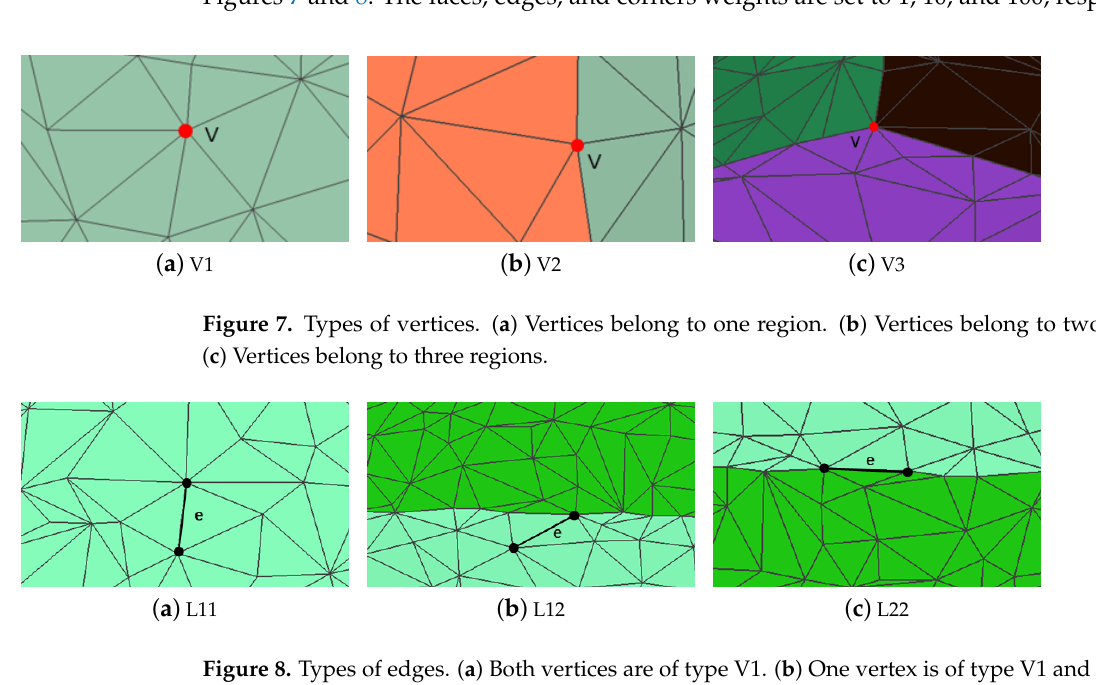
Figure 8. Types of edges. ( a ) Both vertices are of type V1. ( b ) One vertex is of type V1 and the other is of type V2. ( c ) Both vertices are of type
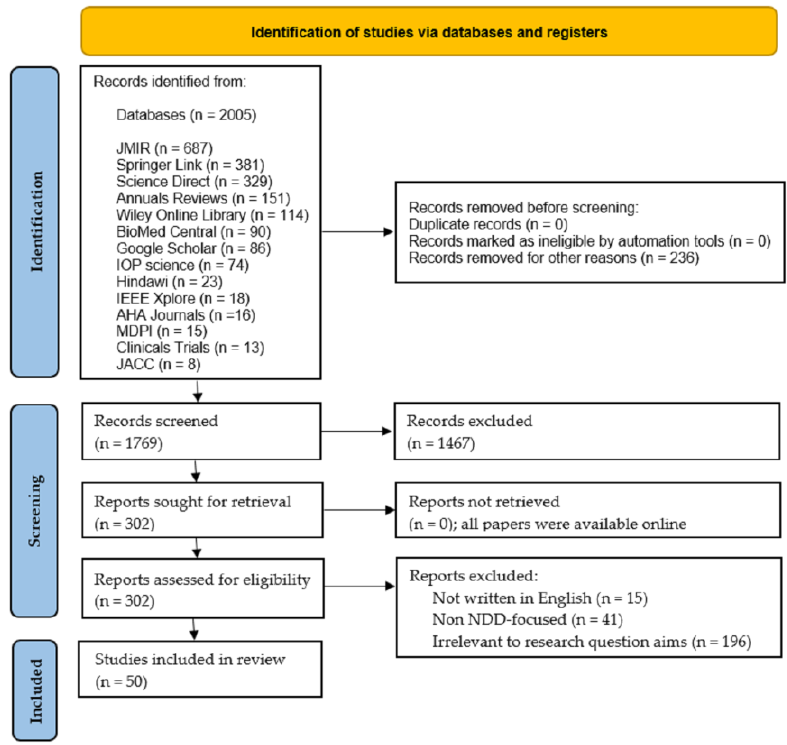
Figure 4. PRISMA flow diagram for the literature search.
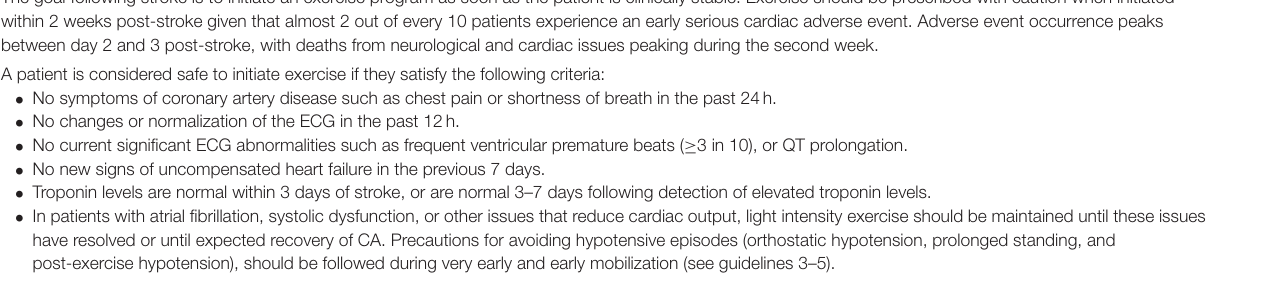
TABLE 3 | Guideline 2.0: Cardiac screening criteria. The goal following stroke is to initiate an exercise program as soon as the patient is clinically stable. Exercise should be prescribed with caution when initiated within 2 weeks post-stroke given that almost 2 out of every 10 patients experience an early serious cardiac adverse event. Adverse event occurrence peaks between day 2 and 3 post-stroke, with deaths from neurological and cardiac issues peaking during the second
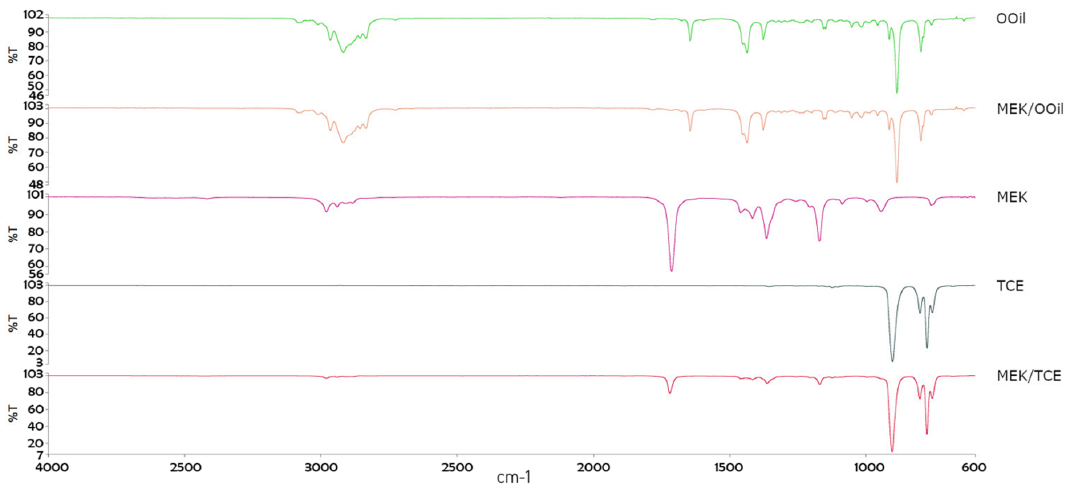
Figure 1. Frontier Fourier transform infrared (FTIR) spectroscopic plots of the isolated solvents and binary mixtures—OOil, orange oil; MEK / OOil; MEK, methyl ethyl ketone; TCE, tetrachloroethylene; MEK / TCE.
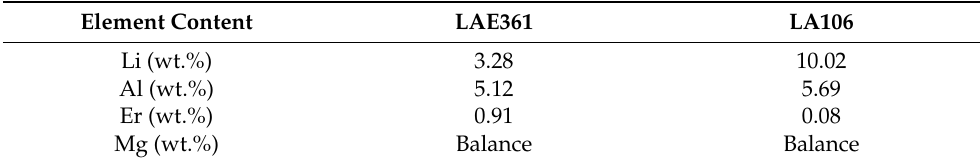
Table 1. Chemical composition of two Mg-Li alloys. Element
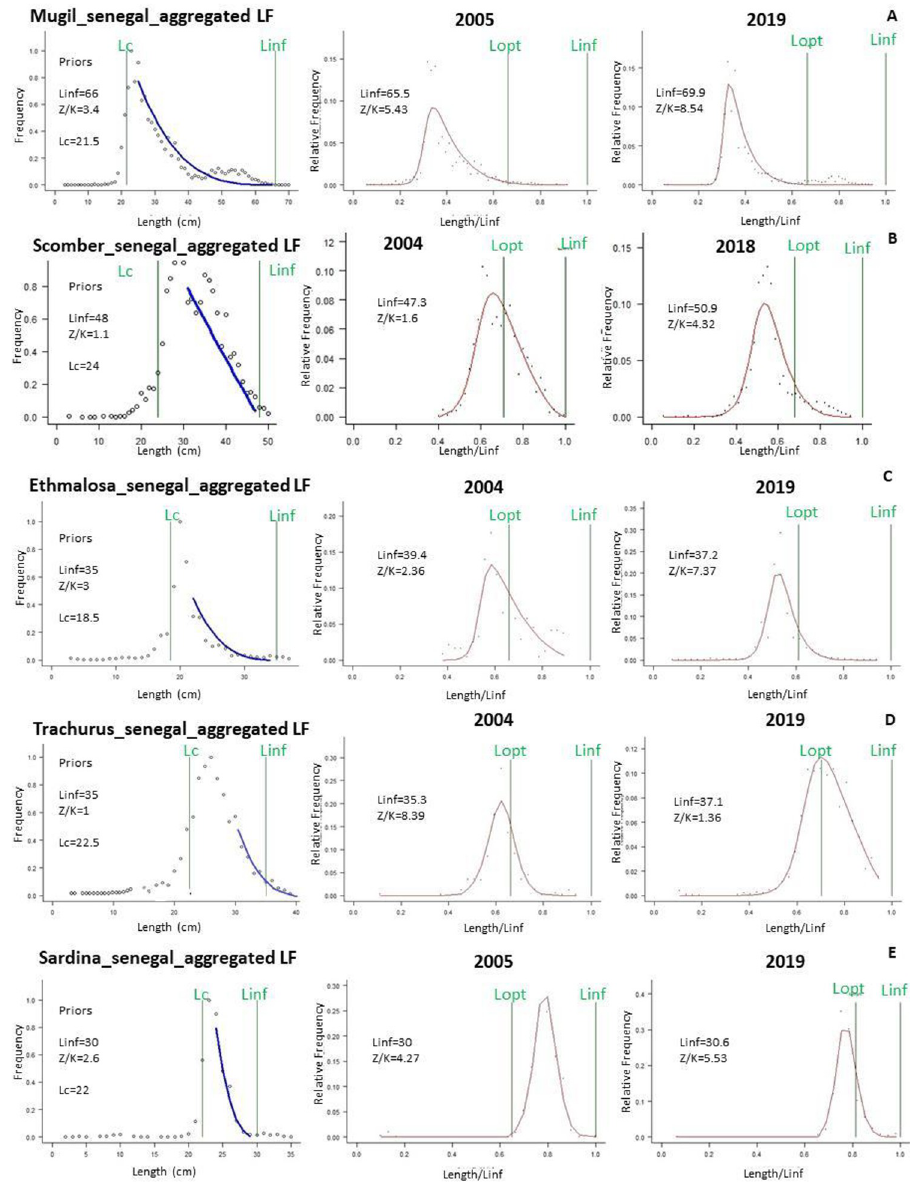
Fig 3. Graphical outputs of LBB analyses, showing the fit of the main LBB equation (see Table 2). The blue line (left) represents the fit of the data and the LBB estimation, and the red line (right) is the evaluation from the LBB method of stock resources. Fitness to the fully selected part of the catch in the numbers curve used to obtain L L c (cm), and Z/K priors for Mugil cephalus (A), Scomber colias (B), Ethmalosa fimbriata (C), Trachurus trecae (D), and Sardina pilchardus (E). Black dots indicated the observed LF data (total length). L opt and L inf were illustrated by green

□ □ □

About this task
Repeat the data exactly. Pictures should not appear.

Answer to the exercise
Figure 8. Types of edges. ( a ) Both vertices are of type V1. ( b ) One vertex is of type V1 and the other is of type V2. ( c ) Both vertices are of type
Figure 4. PRISMA flow diagram for the literature search.
TABLE 3 | Guideline 2.0: Cardiac screening criteria. The goal following stroke is to initiate an exercise program as soon as the patient is clinically stable. Exercise should be prescribed with caution when initiated within 2 weeks post-stroke given that almost 2 out of every 10 patients experience an early serious cardiac adverse event. Adverse event occurrence peaks between day 2 and 3 post-stroke, with deaths from neurological and cardiac issues peaking during the second
Figure 1. Frontier Fourier transform infrared (FTIR) spectroscopic plots of the isolated solvents and binary mixtures—OOil, orange oil; MEK / OOil; MEK, methyl ethyl ketone; TCE, tetrachloroethylene; MEK / TCE.
Table 1. Chemical composition of two Mg-Li alloys. Element
Fig 3. Graphical outputs of LBB analyses, showing the fit of the main LBB equation (see Table 2). The blue line (left) represents the fit of the data and the LBB estimation, and the red line (right) is the evaluation from the LBB method of stock resources. Fitness to the fully selected part of the catch in the numbers curve used to obtain L L c (cm), and Z/K priors for Mugil cephalus (A), Scomber colias (B), Ethmalosa fimbriata (C), Trachurus trecae (D), and Sardina pilchardus (E). Black dots indicated the observed LF data (total length). L opt and L inf were illustrated by green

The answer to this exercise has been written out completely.